▶ **Work order**
From the data underneath, reproduce exactly the stretch that begins at the line with "(73, 54) none" and ends after the line with "(386, 157) none".

▶ **Records shown**

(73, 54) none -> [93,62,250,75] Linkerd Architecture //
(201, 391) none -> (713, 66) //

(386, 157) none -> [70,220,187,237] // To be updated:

* * *

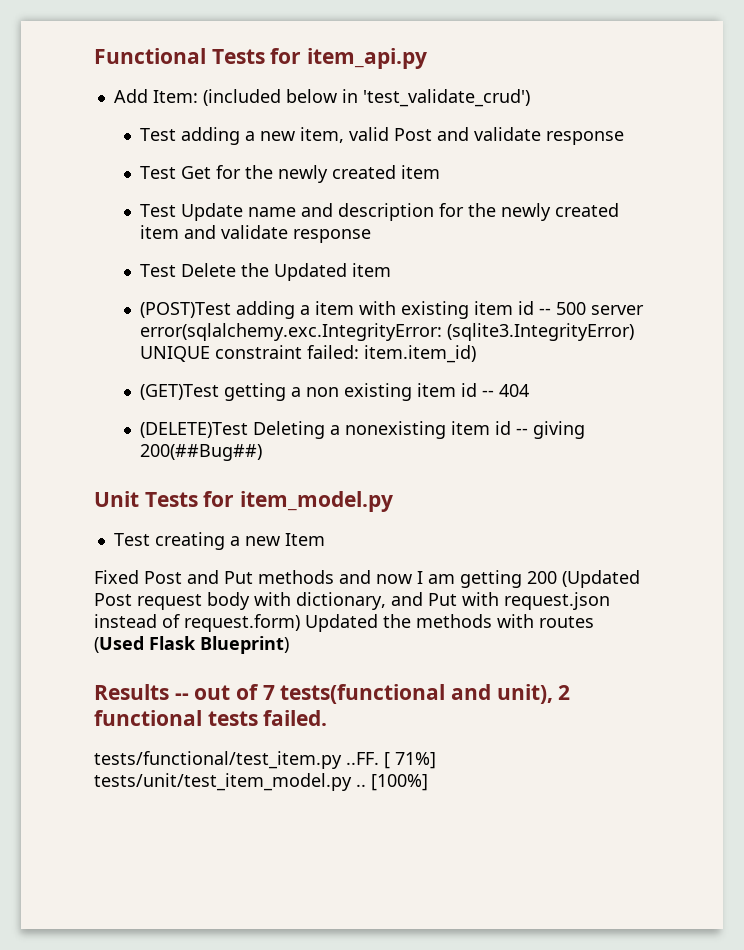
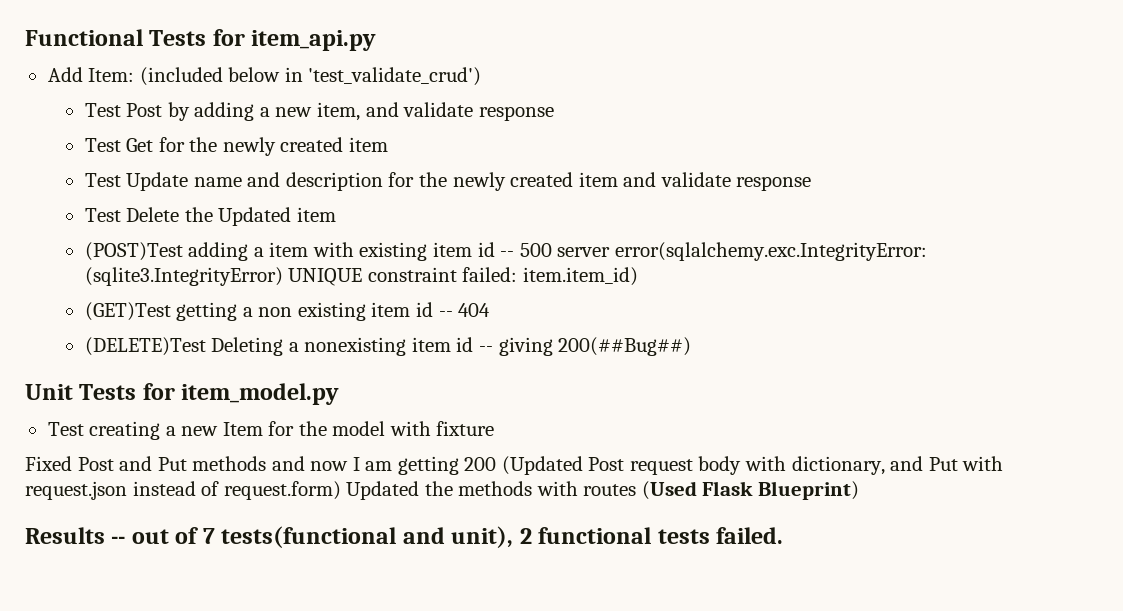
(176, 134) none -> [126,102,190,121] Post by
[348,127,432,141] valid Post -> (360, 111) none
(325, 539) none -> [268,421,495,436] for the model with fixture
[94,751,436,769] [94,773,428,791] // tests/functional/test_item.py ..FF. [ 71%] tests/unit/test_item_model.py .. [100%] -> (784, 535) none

▶ **Task result**
(73, 54) none -> [93,62,250,75] Linkerd Architecture //
(201, 391) none -> (713, 66) //

(386, 157) none -> [70,220,187,237] // To be updated:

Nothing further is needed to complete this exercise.